Clear Linux Offering Performance Advantages Even With Low-Power IoT/Edge Hardware

Written by Michael Larabel in Operating Systems on 30 August 2019 at 11:10 AM EDT. Page 1 of 3. 22 Comments.

While we are often testing Intel's Clear Linux on high-end desktop and server hardware, it turns out even on the opposite end of the spectrum that their performance-optimized distribution can offer meaningful performance advantages on low-end SoCs for IoT-type devices.
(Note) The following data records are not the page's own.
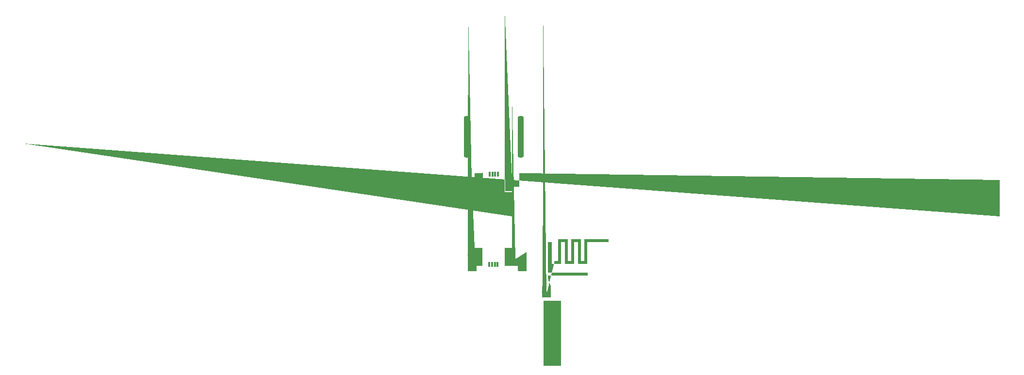
<source format=gtp>
%TF.GenerationSoftware,KiCad,Pcbnew,(6.0.6-0)*%
%TF.CreationDate,2022-06-30T11:52:42+02:00*%
%TF.ProjectId,leo_headphones,6c656f5f-6865-4616-9470-686f6e65732e,rev?*%
%TF.SameCoordinates,Original*%
%TF.FileFunction,Paste,Top*%
%TF.FilePolarity,Positive*%
%FSLAX46Y46*%
G04 Gerber Fmt 4.6, Leading zero omitted, Abs format (unit mm)*
G04 Created by KiCad (PCBNEW (6.0.6-0)) date 2022-06-30 11:52:42*
%MOMM*%
%LPD*%
G01*
G04 APERTURE LIST*
G04 Aperture macros list*
%AMRoundRect*
0 Rectangle with rounded corners*
0 $1 Rounding radius*
0 $2 $3 $4 $5 $6 $7 $8 $9 X,Y pos of 4 corners*
0 Add a 4 corners polygon primitive as box body*
4,1,4,$2,$3,$4,$5,$6,$7,$8,$9,$2,$3,0*
0 Add four circle primitives for the rounded corners*
1,1,$1+$1,$2,$3*
1,1,$1+$1,$4,$5*
1,1,$1+$1,$6,$7*
1,1,$1+$1,$8,$9*
0 Add four rect primitives between the rounded corners*
20,1,$1+$1,$2,$3,$4,$5,0*
20,1,$1+$1,$4,$5,$6,$7,0*
20,1,$1+$1,$6,$7,$8,$9,0*
20,1,$1+$1,$8,$9,$2,$3,0*%
%AMFreePoly0*
4,1,57,1.876963,1.187756,1.892802,1.187756,1.905616,1.178446,1.920679,1.173552,1.929989,1.160739,1.942802,1.151429,1.947696,1.136366,1.957006,1.123552,1.957006,1.107713,1.961900,1.092650,1.961900,-1.992650,1.957006,-2.007713,1.957006,-2.023552,1.947696,-2.036366,1.942802,-2.051429,1.929989,-2.060739,1.920679,-2.073552,1.905616,-2.078446,1.892802,-2.087756,1.876963,-2.087756,
1.861900,-2.092650,0.541900,-2.092650,0.526837,-2.087756,0.510998,-2.087756,0.498184,-2.078446,0.483121,-2.073552,0.473811,-2.060739,0.460998,-2.051429,0.456104,-2.036366,0.446794,-2.023552,0.446794,-2.007713,0.441900,-1.992650,0.441900,-1.192650,-0.541900,-1.192650,-0.556963,-1.187756,-0.572802,-1.187756,-0.585616,-1.178446,-0.600679,-1.173552,-0.609989,-1.160739,-0.622802,-1.151429,
-0.627696,-1.136366,-0.637006,-1.123552,-0.637006,-1.107713,-0.641900,-1.092650,-0.641900,1.092650,-0.637006,1.107713,-0.637006,1.123552,-0.627696,1.136366,-0.622802,1.151429,-0.609989,1.160739,-0.600679,1.173552,-0.585616,1.178446,-0.572802,1.187756,-0.556963,1.187756,-0.541900,1.192650,1.861900,1.192650,1.876963,1.187756,1.876963,1.187756,$1*%
%AMFreePoly1*
4,1,57,1.208863,1.200006,1.224702,1.200006,1.237516,1.190696,1.252579,1.185802,1.261889,1.172989,1.274702,1.163679,1.279596,1.148616,1.288906,1.135802,1.288906,1.119963,1.293800,1.104900,1.293800,-1.110400,1.288906,-1.125463,1.288906,-1.141302,1.279596,-1.154116,1.274702,-1.169179,1.261889,-1.178489,1.252579,-1.191302,1.237516,-1.196196,1.224702,-1.205506,1.208863,-1.205506,
1.193800,-1.210400,0.260000,-1.210400,0.260000,-2.000400,0.255106,-2.015463,0.255106,-2.031302,0.245796,-2.044116,0.240902,-2.059179,0.228089,-2.068489,0.218779,-2.081302,0.203716,-2.086196,0.190902,-2.095506,0.175063,-2.095506,0.160000,-2.100400,-1.210000,-2.100400,-1.225063,-2.095506,-1.240902,-2.095506,-1.253716,-2.086196,-1.268779,-2.081302,-1.278089,-2.068489,-1.290902,-2.059179,
-1.295796,-2.044116,-1.305106,-2.031302,-1.305106,-2.015463,-1.310000,-2.000400,-1.310000,1.104900,-1.305106,1.119963,-1.305106,1.135802,-1.295796,1.148616,-1.290902,1.163679,-1.278089,1.172989,-1.268779,1.185802,-1.253716,1.190696,-1.240902,1.200006,-1.225063,1.200006,-1.210000,1.204900,1.193800,1.204900,1.208863,1.200006,1.208863,1.200006,$1*%
%AMFreePoly2*
4,1,55,1.436000,5.880000,2.028667,5.880000,2.028667,9.690000,3.722000,9.690000,3.722000,5.880000,4.314667,5.880000,4.314667,9.690000,6.008000,9.690000,6.008000,5.880000,6.600667,5.880000,6.600667,9.690000,10.834000,9.690000,10.834000,9.182000,7.108667,9.182000,7.108667,5.372000,5.500000,5.372000,5.500000,9.182000,4.822667,9.182000,4.822667,5.372000,3.214000,5.372000,
3.214000,9.182000,2.536667,9.182000,2.536667,5.372000,0.928000,5.372000,0.928000,9.182000,0.250667,9.182000,0.250667,3.848000,7.193333,3.848000,7.193333,3.340000,0.250667,3.340000,0.250667,2.956586,0.322027,2.514985,0.504667,2.070001,0.613118,1.844974,0.685355,1.651755,0.728695,1.446501,0.750459,1.185372,0.757963,0.824526,0.758667,0.548415,0.759051,0.512500,
0.770000,0.512500,0.770000,-0.512500,-0.770000,-0.512500,-0.770000,0.512500,-0.765290,0.512500,-0.762428,0.937228,-0.748472,1.244840,-0.715608,1.474687,-0.655975,1.672536,-0.561715,1.884156,-0.511333,1.985334,-0.257333,2.488505,-0.257333,9.690000,1.436000,9.690000,1.436000,5.880000,1.436000,5.880000,$1*%
G04 Aperture macros list end*
%ADD10C,0.100000*%
%ADD11R,0.304800X0.812800*%
%ADD12FreePoly0,0.000000*%
%ADD13FreePoly1,0.000000*%
%ADD14RoundRect,0.250000X-0.250000X-3.350000X0.250000X-3.350000X0.250000X3.350000X-0.250000X3.350000X0*%
%ADD15FreePoly2,270.000000*%
%ADD16R,3.048000X11.429999*%
%ADD17FreePoly0,180.000000*%
%ADD18FreePoly1,180.000000*%
G04 APERTURE END LIST*
%TO.C,J3*%
G36*
X151866982Y-91740711D02*
G01*
X150571582Y-91740711D01*
X150571582Y-88692711D01*
X151866982Y-88692711D01*
X151866982Y-91740711D01*
G37*
D10*
X151866982Y-91740711D02*
X150571582Y-91740711D01*
X150571582Y-88692711D01*
X151866982Y-88692711D01*
X151866982Y-91740711D01*
G36*
X157174818Y-91740711D02*
G01*
X155879418Y-91740711D01*
X155879418Y-88692711D01*
X157174818Y-88692711D01*
X157174818Y-91740711D01*
G37*
X157174818Y-91740711D02*
X155879418Y-91740711D01*
X155879418Y-88692711D01*
X157174818Y-88692711D01*
X157174818Y-91740711D01*
%TO.C,J2*%
G36*
X157098618Y-104753689D02*
G01*
X155803218Y-104753689D01*
X155803218Y-101705689D01*
X157098618Y-101705689D01*
X157098618Y-104753689D01*
G37*
X157098618Y-104753689D02*
X155803218Y-104753689D01*
X155803218Y-101705689D01*
X157098618Y-101705689D01*
X157098618Y-104753689D01*
G36*
X151790782Y-104753689D02*
G01*
X150495382Y-104753689D01*
X150495382Y-101705689D01*
X151790782Y-101705689D01*
X151790782Y-104753689D01*
G37*
X151790782Y-104753689D02*
X150495382Y-104753689D01*
X150495382Y-101705689D01*
X151790782Y-101705689D01*
X151790782Y-104753689D01*
%TD*%
D11*
%TO.C,J3*%
X153123200Y-88847600D03*
X153623199Y-88847600D03*
X154123200Y-88847600D03*
X154623200Y-88847600D03*
D12*
X150021300Y-89785350D03*
D13*
X157073200Y-89797600D03*
%TD*%
D14*
%TO.C,LS1*%
X149159992Y-82270600D03*
X158559992Y-82270600D03*
%TD*%
D15*
%TO.C,U2*%
X163049990Y-109789990D03*
D16*
X164103990Y-116602323D03*
%TD*%
D11*
%TO.C,J2*%
X154547000Y-104598800D03*
X154047001Y-104598800D03*
X153547000Y-104598800D03*
X153047000Y-104598800D03*
D17*
X157648900Y-103661050D03*
D18*
X150597000Y-103648800D03*
%TD*%
M02*

</source>
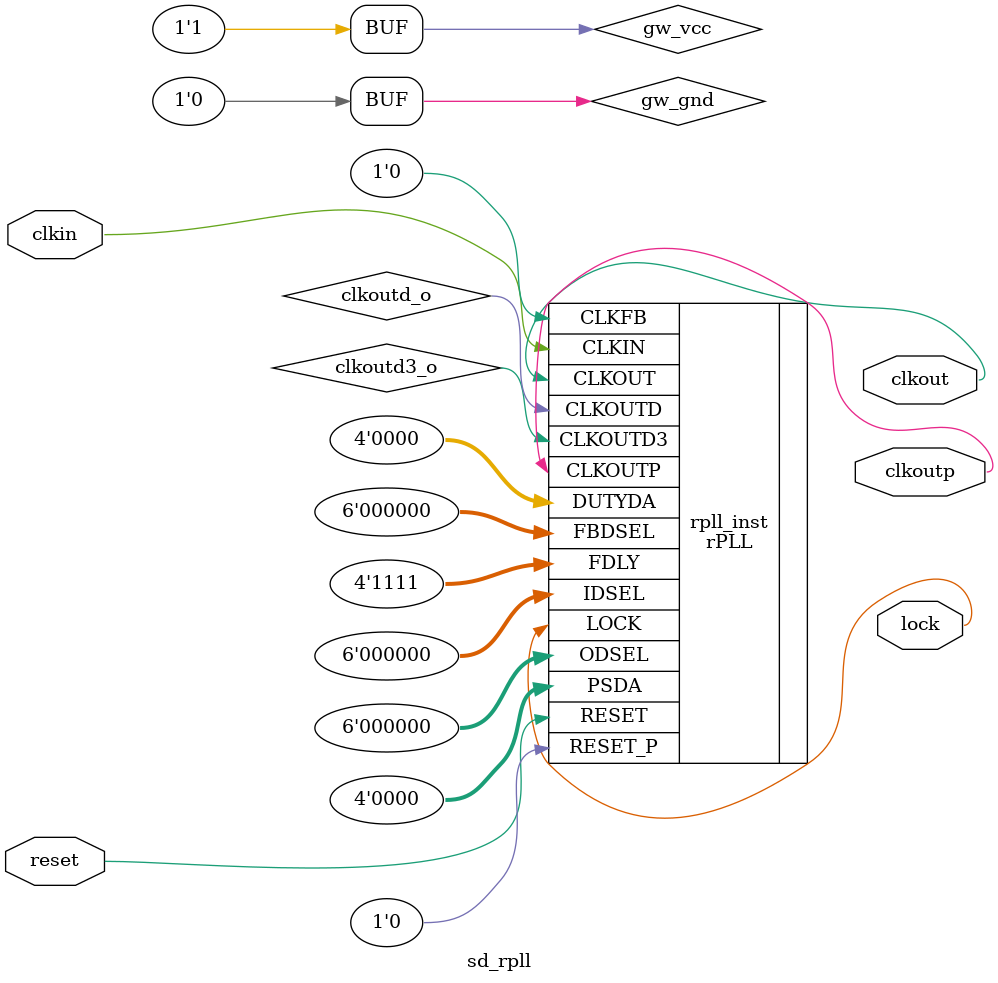
<source format=v>

module sd_rpll (clkout, lock, clkoutp, reset, clkin);

output clkout;
output lock;
output clkoutp;
input reset;
input clkin;

wire clkoutd_o;
wire clkoutd3_o;
wire gw_vcc;
wire gw_gnd;

assign gw_vcc = 1'b1;
assign gw_gnd = 1'b0;

rPLL rpll_inst (
    .CLKOUT(clkout),
    .LOCK(lock),
    .CLKOUTP(clkoutp),
    .CLKOUTD(clkoutd_o),
    .CLKOUTD3(clkoutd3_o),
    .RESET(reset),
    .RESET_P(gw_gnd),
    .CLKIN(clkin),
    .CLKFB(gw_gnd),
    .FBDSEL({gw_gnd,gw_gnd,gw_gnd,gw_gnd,gw_gnd,gw_gnd}),
    .IDSEL({gw_gnd,gw_gnd,gw_gnd,gw_gnd,gw_gnd,gw_gnd}),
    .ODSEL({gw_gnd,gw_gnd,gw_gnd,gw_gnd,gw_gnd,gw_gnd}),
    .PSDA({gw_gnd,gw_gnd,gw_gnd,gw_gnd}),
    .DUTYDA({gw_gnd,gw_gnd,gw_gnd,gw_gnd}),
    .FDLY({gw_vcc,gw_vcc,gw_vcc,gw_vcc})
);

defparam rpll_inst.FCLKIN = "50";
defparam rpll_inst.DYN_IDIV_SEL = "false";
defparam rpll_inst.IDIV_SEL = 0;
defparam rpll_inst.DYN_FBDIV_SEL = "false";
defparam rpll_inst.FBDIV_SEL = 0;
defparam rpll_inst.DYN_ODIV_SEL = "false";
defparam rpll_inst.ODIV_SEL = 16;
defparam rpll_inst.PSDA_SEL = "1000";
defparam rpll_inst.DYN_DA_EN = "false";
defparam rpll_inst.DUTYDA_SEL = "1000";
defparam rpll_inst.CLKOUT_FT_DIR = 1'b1;
defparam rpll_inst.CLKOUTP_FT_DIR = 1'b1;
defparam rpll_inst.CLKOUT_DLY_STEP = 0;
defparam rpll_inst.CLKOUTP_DLY_STEP = 0;
defparam rpll_inst.CLKFB_SEL = "internal";
defparam rpll_inst.CLKOUT_BYPASS = "false";
defparam rpll_inst.CLKOUTP_BYPASS = "false";
defparam rpll_inst.CLKOUTD_BYPASS = "false";
defparam rpll_inst.DYN_SDIV_SEL = 2;
defparam rpll_inst.CLKOUTD_SRC = "CLKOUT";
defparam rpll_inst.CLKOUTD3_SRC = "CLKOUT";
defparam rpll_inst.DEVICE = "GW2A-18C";

endmodule //sd_rpll

</source>
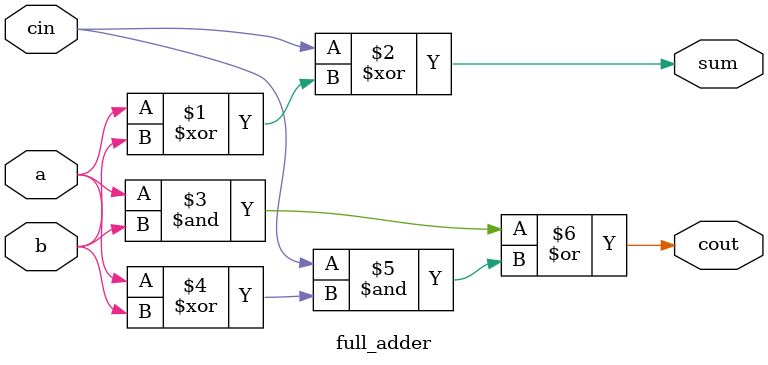
<source format=v>
module top_module( 
    input [2:0] a, b,
    input cin,
    output [2:0] cout,
    output [2:0] sum );
    full_adder int0(.a(a[0]), .b(b[0]), .cin(cin), .cout(cout[0]), .sum(sum[0]));
    full_adder int1(.a(a[1]), .b(b[1]), .cin(cout[0]), .cout(cout[1]), .sum(sum[1]));
    full_adder int2(.a(a[2]), .b(b[2]), .cin(cout[1]), .cout(cout[2]), .sum(sum[2]));
endmodule

module full_adder( 
    input a, b, cin,
    output cout, sum );
    // You can make a full adder using 2 half adders
    assign sum = cin ^ (a ^ b);
    assign cout = (a & b) | (cin & (a ^ b));    
endmodule

</source>
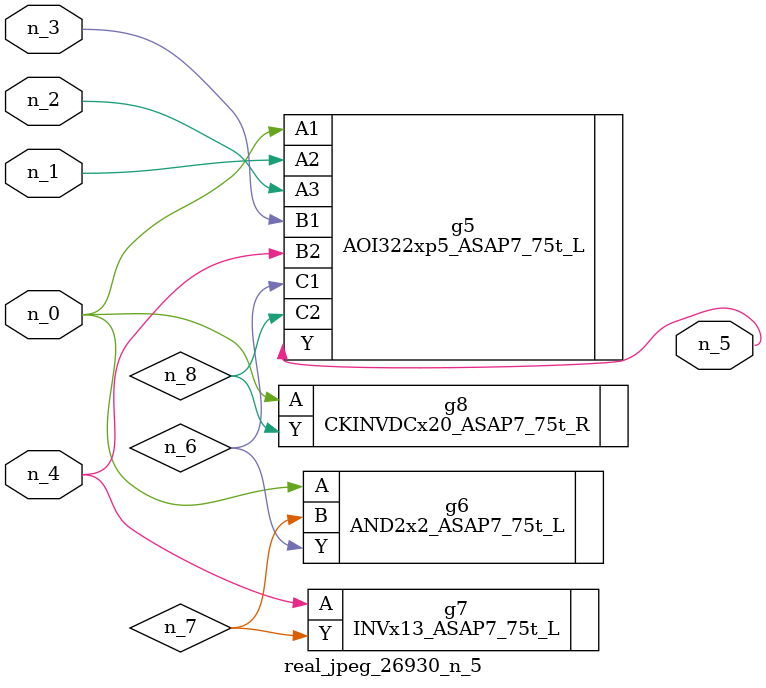
<source format=v>
module real_jpeg_26930_n_5 (n_4, n_0, n_1, n_2, n_3, n_5);

input n_4;
input n_0;
input n_1;
input n_2;
input n_3;

output n_5;

wire n_8;
wire n_6;
wire n_7;

AOI322xp5_ASAP7_75t_L g5 ( 
.A1(n_0),
.A2(n_1),
.A3(n_2),
.B1(n_3),
.B2(n_4),
.C1(n_6),
.C2(n_8),
.Y(n_5)
);

AND2x2_ASAP7_75t_L g6 ( 
.A(n_0),
.B(n_7),
.Y(n_6)
);

CKINVDCx20_ASAP7_75t_R g8 ( 
.A(n_0),
.Y(n_8)
);

INVx13_ASAP7_75t_L g7 ( 
.A(n_4),
.Y(n_7)
);


endmodule
</source>
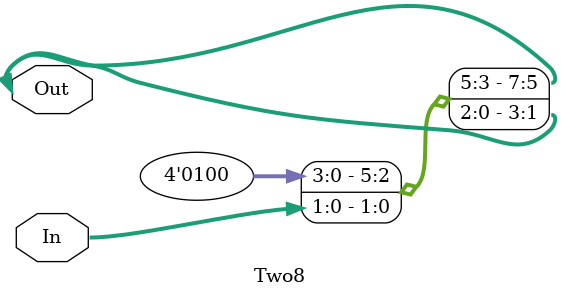
<source format=v>
`timescale 1ns / 1ps
module Two8(
    input [1:0] In,
    input [7:0] Out
    );
	 
	 assign Out[7] = 0,  Out[6] = 1,  Out[5] = 0,  Out[4] = ((In[1])&(~In[0])), Out[3] = 0,  Out[2] = In[1],  Out[1] = In[0],  Out[0] = ~((In[1])&(~In[0]));


endmodule

</source>
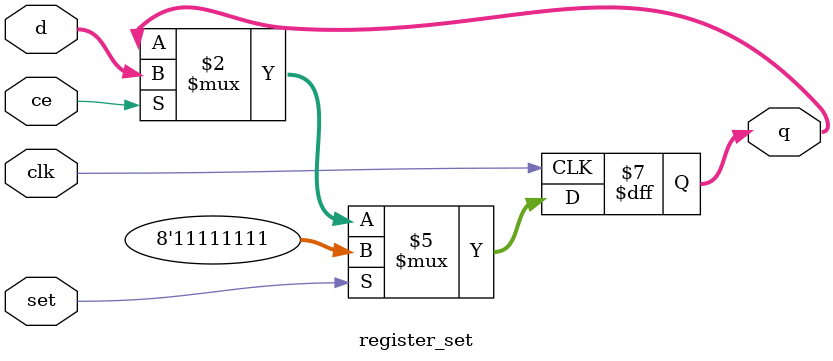
<source format=v>
module register_set #(
    parameter W = 8 
)
(
    input               clk   ,
    input               set   ,
    input               ce    ,
    input      [W-1:0]  d     ,
    output reg [W-1:0]  q
);

always @(posedge clk)
    if (set)
        q <= {W{1'b1}};
    else if (ce)    
        q <= d;

endmodule
</source>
When testing Clear Linux with an Apollolake platform, it came out to being about 20% faster than the likes of Fedora and Ubuntu Linux.

Following the recent UP Squared testing as the ~$150 Intel Celeron single board computer designed for makers, IoT, edge computing and similar deployments, I was curious to give Clear Linux a whirl on it for seeing how the performance compares to the likes of Fedora and Ubuntu.

The UP Squared as a reminder has the dual-core Celeron N3350, 2GB of RAM, 32GB of eMMC storage, and Intel HD Graphics 500. It's quite a simple and low-end SBC by today's standards but surprisingly when putting Clear Linux on it still there was more performance to be squeezed out compared to Ubuntu 19.04 or Fedora 30.

UP Squared Ubuntu vs. Clear Linux

Clear Linux in its current rolling-release form has the Linux 5.2 kernel, GCC 9.2.1 compiler, Mesa 19.2-devel, and other bleeding edge components. With the Phoronix Test Suite I ran some benchmarks on Ubuntu, Clear Linux, and Fedora for seeing the performance difference.